Making Knight's Tour part 2 of 4

 Part 2 of 4: Backtracking and forward checking

For Queen’s challenge, we started with a brute force approach and worked up to forward checking. For solving Knight’s Tour, we will start with a backtrack solver. our solver four nights tour is very similar to the one that we used for Queen's challenge. The solver class takes the main game class as its parameter which is used to help verify the game state and make moves on the board. There are two methods in the solver class with the first one being the reset method. This method simply loops through all the tiles in the board and sets the current step to 0. the step represents which of the eight moves that the knight has made.

reset() {

    for (let i = 0; i < 64; ++i) {

        this.game.tiles[i].step = 0;

    }

}

 

The next move method is used by the game to perform the next step of the solution search. Here we are using the last tile that the knight was in and using the step value to figure out which directions we have already attempted. If all of the possible steps have been tried and none of them were successful, we know that we have to backtrack which is done by resetting the step to 0 and then calling the undoMove method in the game. If the next step to take is a valid step as determined by calling the checking routines we developed in the previous part, we take that step by calling the game’s addKnight method. Finally, if the next step was not a valid step, and we never backtracked,  we continue on to the next step by returning a recursive call to this method. This could have been also implemented as a while loop surrounding the entire method, but I find this way less complicated with the same results.

nextMove() {

    let madeMove = false;

    let curTile = this.game.lastKnightTile;

    let step = this.game.tiles[curTile].step;

    if (step >= KT.knightTileOffsets.length) {

        step = 0;

        this.game.undoMove();

        madeMove = true;

    } else {

        let target = curTile + KT.knightTileOffsets[step];

        ++step;

        if ((target >= 0) && (target < 64)) {

            if (this.game.tiles[target].isTileAPotentialMove()) {

                this.game.addKnight(target);

                madeMove = true;

            }

        }

    }

    this.game.tiles[curTile].step = step;

    if ( ! madeMove)

        return this.nextMove();

}

 

Within the code the startSolver method simply is passed the instance of the solver that is to be used and sets it as the solver. The reset for the solver is called and we set a timeout to call our NextSolverStep method to start solving the game.

startSolver(solver) {

    this.solver = solver;

    solver.reset();

    setTimeout(this.nextSolverStep.bind(this), 10);

    this.solverMoves = 0;

}

The nextSolverStep is designed to be called periodically and only performing a single solver step per iteration so that we can have a nicely animated solution. To allow for a fast mode, the number of times that we call the solver’s nextMove method will be dependent on a solvCount variable who’s value will be either 1 or 1000 toggled by pressing the Fast/Normal button. The number of steps that have been tried is updated and displayed to the user so they have some idea of how fast a particular method is.

nextSolverStep() {

    if (this.solver == null)

        return;

    for (let i = 0; i < this.solveCount; ++i) {

        if (this.knightCount < 63) {

            this.solver.nextMove();

            ++this.solverMoves;

        }

    }

    this.moveCountText.setText("" + this.solverMoves);

    if (this.knightCount < 63)

        setTimeout(this.nextSolverStep.bind(this), 25); 

    draw();

}

 

The fact that I added a fast button is probably a good indicator that the backtrack solver’s performance was not what we were hoping for with it taking 6484065 for the corner tile and many of the tiles taking over 10-billion attempts. The problem is that if an invalid move is made, it can take quite a while to finally backtrack to the move that is causing all the problems. We know from Queen’s Challenge that forward checking can solve that problem so that is what we are going to do next.

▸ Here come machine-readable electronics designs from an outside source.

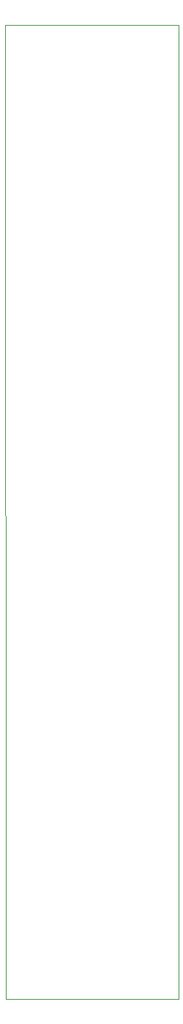
<source format=gbr>
%TF.GenerationSoftware,KiCad,Pcbnew,6.0.11+dfsg-1~bpo11+1*%
%TF.CreationDate,2023-12-01T17:46:12+08:00*%
%TF.ProjectId,MiniAttenuMix v0.3 - Main,4d696e69-4174-4746-956e-754d69782076,v0.3*%
%TF.SameCoordinates,Original*%
%TF.FileFunction,Profile,NP*%
%FSLAX46Y46*%
G04 Gerber Fmt 4.6, Leading zero omitted, Abs format (unit mm)*
G04 Created by KiCad (PCBNEW 6.0.11+dfsg-1~bpo11+1) date 2023-12-01 17:46:12*
%MOMM*%
%LPD*%
G01*
G04 APERTURE LIST*
%TA.AperFunction,Profile*%
%ADD10C,0.100000*%
%TD*%
G04 APERTURE END LIST*
D10*
X139900000Y-38000000D02*
X140000000Y-150200000D01*
X160000000Y-150200000D02*
X160000000Y-38000000D01*
X140000000Y-150200000D02*
X160000000Y-150200000D01*
X139900000Y-38000000D02*
X160000000Y-38000000D01*
M02*

</source>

The forward checking implementation takes advantage of our isGameStillWinnable method to verify that a move is feasible. This is not the proper way to implement this as the routine is very slow but as we are animating the game so there will be no noticeable difference we can get away with our brute force method. This lets us have a very simple class.

class KTForwardSolver extends KTSolver {

    constructor(game) {

        super(game);

    }



    nextMove() {

        if (this.game.isGameStillWinnable())

            return super.nextMove();

        console.log("Unsolvable so early backtrack");

        this.game.tiles[this.game.lastKnightTile].step = 0;

        this.game.undoMove();

    }



}

 

So, what is wrong with the way I am doing the winnable check? It is very costly to do as you are doing  up to 64*8 checks to see if the board is still in a winning state.  So what would be a better way of doing this? Attach a domain array to each tile which holds which possible moves are still available. Whenever a move is made, remove the appropriate moves from the 8 affected tiles. If any of those tiles no longer have a potential move, then you know you are in an unwinnable state and can backtrack. I am leaving the implementation of this as an exercise for my readers.

Forward checking definitely helped the performance as the top left tile now only took 1731697 and there were fewer (though still a significant number) of tiles that required over 10 billion steps to solve. The problem is that we are making a bad decision early and it costs us much later in the solution, so it takes a long time to backtrack. If only we had a way to make better choices. This will be looked at next time.